Identifying that paid ads would be the route to market, we started with phrases that people would search when looking to find that perfect spot, such as “pub garden near me”, to make sure they were quickly directed to and were easily able to find the nearest Fever-Tree pub garden. In this instance, Google Search and Display was the backbone of the campaign, whilst using a number of social channels too.
Of course, we wanted to reach as many people as possible — because of this, we advised that to expand the campaign's reach, we needed to target a wider audience of mainly passive traffic, to make them aware of Fever-Tree pub gardens near them.
By using banner ads on contextual sites we were able to reach even more people, and we worked with Fever-Tree to design engaging and creative adverts with a clear call-to-action button to increase the click-through rate (CTR).
But it wasn’t just about new customers; we wanted to ensure that people who had previously visited the Fever-Tree site have a reason to come back. This led to showing retargeting ads to people who had previously visited the Fever-Tree website.
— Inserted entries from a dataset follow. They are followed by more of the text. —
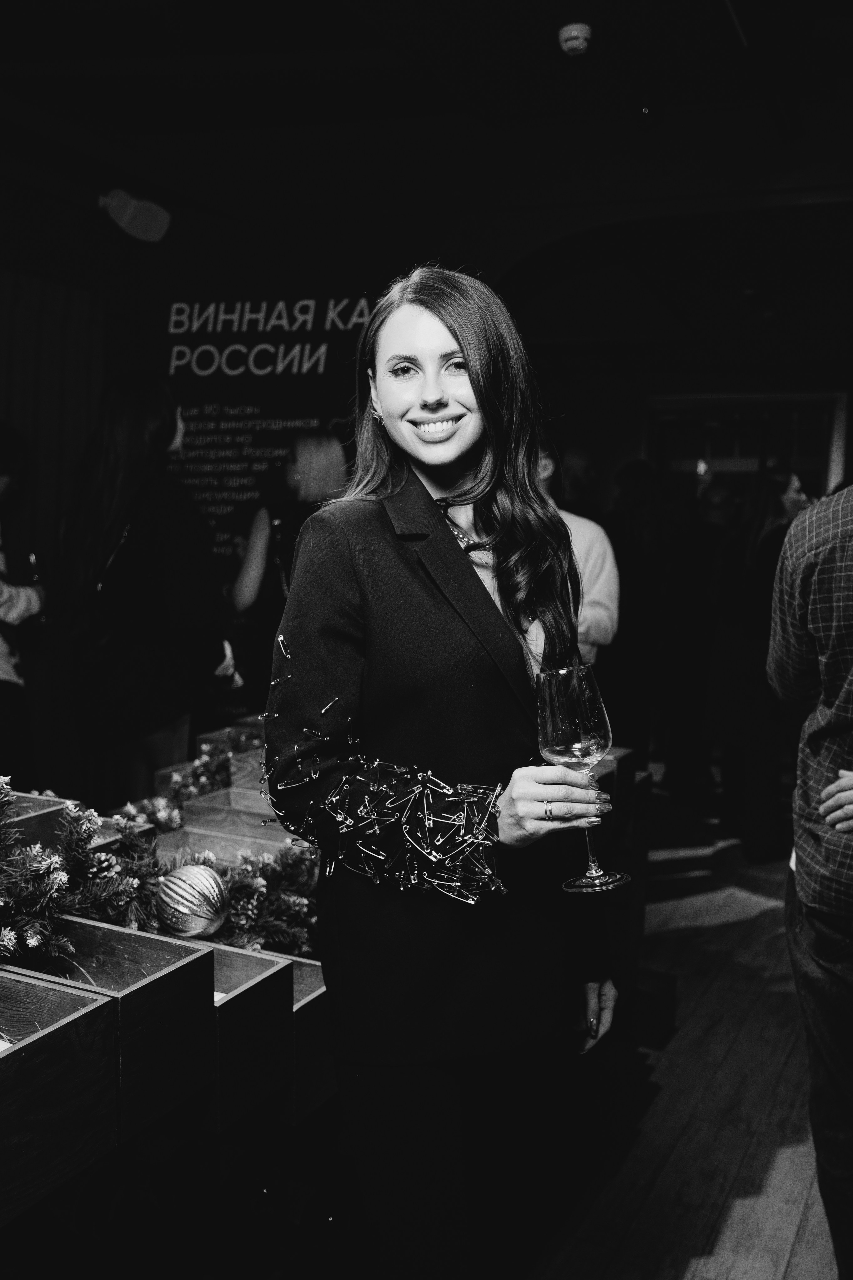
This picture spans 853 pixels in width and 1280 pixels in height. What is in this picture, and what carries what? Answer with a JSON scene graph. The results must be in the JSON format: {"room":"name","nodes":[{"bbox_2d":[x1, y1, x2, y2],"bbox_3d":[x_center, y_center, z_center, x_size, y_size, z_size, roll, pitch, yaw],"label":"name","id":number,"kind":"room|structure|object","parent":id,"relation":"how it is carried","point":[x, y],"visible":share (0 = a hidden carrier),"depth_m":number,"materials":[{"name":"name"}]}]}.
{"room":"event hall","nodes":[
{"label":"event hall","id":0,"kind":"room"},
{"bbox_2d":[0,95,850,799],"bbox_3d":[0.143,-0.723,5.575,5.073,3.208,0.455,3,6,25],"label":"wall","id":1,"kind":"structure","parent":0,"point":[613,459],"depth_m":5.42,"materials":[{"name":"paint"}]},
{"bbox_2d":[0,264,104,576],"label":"curtain","id":2,"kind":"object","parent":1,"relation":"attached to","point":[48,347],"visible":0.61,"depth_m":5.16,"materials":[{"name":"fabric"}]},
{"bbox_2d":[98,187,170,243],"bbox_3d":[-1.254,-1.797,4.966,0.292,0.227,0.278,3,6,25],"label":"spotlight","id":3,"kind":"object","parent":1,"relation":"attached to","point":[143,224],"visible":0.98,"depth_m":4.92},
{"bbox_2d":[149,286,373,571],"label":"wall sign","id":4,"kind":"object","parent":1,"relation":"attached to","point":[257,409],"visible":0.68,"depth_m":5.55,"materials":[{"name":"black"}]},
{"bbox_2d":[643,389,852,508],"bbox_3d":[2.203,-0.746,8.219,1.367,1.912,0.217,3,6,25],"label":"window","id":5,"kind":"structure","parent":1,"relation":"in","point":[734,399],"depth_m":8.10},
{"bbox_2d":[0,0,852,242],"bbox_3d":[-0.088,-2.066,3.141,6.594,0.134,7.306,3,6,25],"label":"ceiling","id":6,"kind":"structure","parent":0,"point":[436,28],"depth_m":4.50,"materials":[{"name":"black paint"}]},
{"bbox_2d":[558,20,592,56],"bbox_3d":[0.508,-2.039,3.975,0.121,0.071,0.121,3,6,25],"label":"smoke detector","id":7,"kind":"object","parent":6,"relation":"attached to","point":[573,41],"visible":0.99,"depth_m":3.94,"materials":[{"name":"white"}]},
{"bbox_2d":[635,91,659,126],"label":"ceiling spotlight","id":8,"kind":"object","parent":6,"relation":"attached to","point":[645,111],"visible":0.98,"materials":[{"name":"black"}]},
{"bbox_2d":[518,784,844,1279],"bbox_3d":[0.068,1.176,3.289,6.135,0.109,9.390,3,6,25],"label":"floor","id":9,"kind":"structure","parent":0,"point":[752,907],"depth_m":2.92,"materials":[{"name":"brown wood"}]},
{"bbox_2d":[0,419,46,785],"bbox_3d":[-1.595,0.064,4.059,0.572,1.733,0.604,3,6,25],"label":"person","id":10,"kind":"object","parent":9,"relation":"on","point":[11,612],"visible":0.79,"depth_m":4.05},
{"bbox_2d":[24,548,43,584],"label":"wine glass","id":11,"kind":"object","parent":10,"relation":"in","point":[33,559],"visible":0.61,"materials":[{"name":"glass"}]},
{"bbox_2d":[54,373,235,804],"bbox_3d":[-0.917,0.071,3.789,0.542,1.792,0.568,3,6,25],"label":"woman","id":12,"kind":"object","parent":9,"relation":"on","point":[153,547],"visible":0.88,"depth_m":3.59},
{"bbox_2d":[226,429,351,694],"bbox_3d":[-0.521,0.041,4.789,0.554,1.734,0.581,3,6,25],"label":"woman","id":13,"kind":"object","parent":9,"relation":"on","point":[309,459],"visible":0.51,"depth_m":4.59},
{"bbox_2d":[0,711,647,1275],"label":"display table","id":14,"kind":"object","parent":9,"relation":"on","point":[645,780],"visible":0.48,"depth_m":1.62,"materials":[{"name":"brown wood"}]},
{"bbox_2d":[0,792,75,851],"bbox_3d":[-0.707,0.326,1.805,0.244,0.120,0.264,3,6,25],"label":"wooden box","id":15,"kind":"object","parent":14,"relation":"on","point":[38,800],"visible":0.47,"depth_m":1.84,"materials":[{"name":"wood"}]},
{"bbox_2d":[0,968,118,1226],"bbox_3d":[-0.564,0.489,1.254,0.335,0.158,0.326,3,6,25],"label":"wooden box","id":16,"kind":"object","parent":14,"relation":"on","point":[60,1035],"visible":0.99,"depth_m":1.28,"materials":[{"name":"wood"}]},
{"bbox_2d":[25,916,215,1132],"bbox_3d":[-0.454,0.469,1.496,0.325,0.146,0.179,3,6,25],"label":"wooden box","id":17,"kind":"object","parent":14,"relation":"on","point":[160,943],"visible":0.53,"depth_m":1.46,"materials":[{"name":"wood"}]},
{"bbox_2d":[0,775,165,968],"bbox_3d":[-0.649,0.329,1.637,0.378,0.248,0.622,3,6,25],"label":"garland","id":18,"kind":"object","parent":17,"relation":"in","point":[28,857],"visible":0.9,"depth_m":1.71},
{"bbox_2d":[153,861,228,939],"bbox_3d":[-0.352,0.387,1.740,0.109,0.115,0.109,5,7,35],"label":"christmas ornament","id":19,"kind":"object","parent":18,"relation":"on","point":[182,910],"visible":0.99,"depth_m":1.71,"materials":[{"name":"silver"}]},
{"bbox_2d":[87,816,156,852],"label":"wooden box","id":20,"kind":"object","parent":14,"relation":"on","point":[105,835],"visible":0.14,"depth_m":2.04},
{"bbox_2d":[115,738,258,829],"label":"garland","id":21,"kind":"object","parent":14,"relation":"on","point":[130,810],"visible":0.43,"depth_m":2.61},
{"bbox_2d":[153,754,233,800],"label":"wooden box","id":22,"kind":"object","parent":14,"relation":"on","point":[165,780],"visible":0.25,"depth_m":2.71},
{"bbox_2d":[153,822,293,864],"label":"wooden box","id":23,"kind":"object","parent":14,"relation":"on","point":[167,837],"visible":0.29,"depth_m":2.30,"materials":[{"name":"wood"}]},
{"bbox_2d":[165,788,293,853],"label":"wooden box","id":24,"kind":"object","parent":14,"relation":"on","point":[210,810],"visible":0.39,"depth_m":2.42,"materials":[{"name":"wood"}]},
{"bbox_2d":[196,720,264,754],"bbox_3d":[-0.444,0.315,3.088,0.267,0.133,0.174,3,6,25],"label":"wooden box","id":25,"kind":"object","parent":14,"relation":"on","point":[222,735],"visible":0.32,"depth_m":3.09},
{"bbox_2d":[197,939,295,1124],"bbox_3d":[-0.319,0.546,1.677,0.321,0.152,0.174,3,6,25],"label":"wooden box","id":26,"kind":"object","parent":14,"relation":"on","point":[247,955],"visible":0.38,"depth_m":1.62,"materials":[{"name":"wood"}]},
{"bbox_2d":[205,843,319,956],"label":"garland","id":27,"kind":"object","parent":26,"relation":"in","point":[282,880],"visible":0.53,"depth_m":1.89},
{"bbox_2d":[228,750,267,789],"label":"wooden box","id":28,"kind":"object","parent":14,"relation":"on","point":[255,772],"visible":0.25,"depth_m":2.75,"materials":[{"name":"wood"}]},
{"bbox_2d":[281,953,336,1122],"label":"wooden box","id":29,"kind":"object","parent":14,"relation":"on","point":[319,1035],"visible":0.25,"depth_m":1.70,"materials":[{"name":"wood"}]},
{"bbox_2d":[260,262,622,1279],"bbox_3d":[0.035,0.351,1.809,0.524,1.716,0.639,3,6,25],"label":"woman","id":30,"kind":"object","parent":9,"relation":"on","point":[483,407],"visible":0.96,"depth_m":1.63},
{"bbox_2d":[538,663,624,893],"bbox_3d":[0.205,0.181,1.558,0.111,0.290,0.110,-5,8,-42],"label":"wine glass","id":31,"kind":"object","parent":30,"relation":"in","point":[553,722],"visible":0.95,"depth_m":1.52,"materials":[{"name":"clear glass"}]},
{"bbox_2d":[532,438,618,662],"bbox_3d":[0.425,0.045,4.452,0.550,1.669,0.554,3,6,25],"label":"person","id":32,"kind":"object","parent":9,"relation":"on","point":[595,565],"visible":0.25,"depth_m":4.29},
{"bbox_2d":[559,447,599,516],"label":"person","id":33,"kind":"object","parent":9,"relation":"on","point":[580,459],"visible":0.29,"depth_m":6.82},
{"bbox_2d":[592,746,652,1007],"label":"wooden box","id":34,"kind":"object","parent":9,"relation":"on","point":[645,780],"visible":0.16,"depth_m":3.43,"materials":[{"name":"brown wood"}]},
{"bbox_2d":[605,457,682,775],"bbox_3d":[1.098,-0.061,6.229,0.498,1.714,0.580,3,6,25],"label":"person","id":35,"kind":"object","parent":9,"relation":"on","point":[640,565],"visible":0.74,"depth_m":6.06},
{"bbox_2d":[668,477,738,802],"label":"person","id":36,"kind":"object","parent":9,"relation":"on","point":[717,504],"visible":0.68,"depth_m":6.16},
{"bbox_2d":[705,463,809,861],"bbox_3d":[1.510,0.104,5.184,0.501,1.670,0.554,3,6,25],"label":"woman","id":37,"kind":"object","parent":9,"relation":"on","point":[769,504],"visible":0.67,"depth_m":5.07},
{"bbox_2d":[771,469,852,1279],"bbox_3d":[0.939,0.320,2.072,0.637,1.803,0.617,-3,7,-32],"label":"man","id":38,"kind":"object","parent":9,"relation":"on","point":[806,885],"visible":0.99,"depth_m":2.03}
]}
The message was deployed to make sure that when a user searched again for terms such as “pub garden near me,” our ads were in front of them.
Our expert team monitored the campaign daily, meaning they could optimise the campaign and provide better results week on week. After collecting and reviewing the data, we made a number of optimisations in order to maximise the campaign’s performance. For example, Mondays were generating the highest cost per conversion, so we excluded serving ads on these days to maximise the budget nearer to weekends.
We also realised that parents cost more to convert than non-parents, so we excluded targeting these through display campaigns. Additionally, research showed that females make more pub searches at a lower cost per conversion when compared to males, so a negative bid adjustment was put on males to balance this.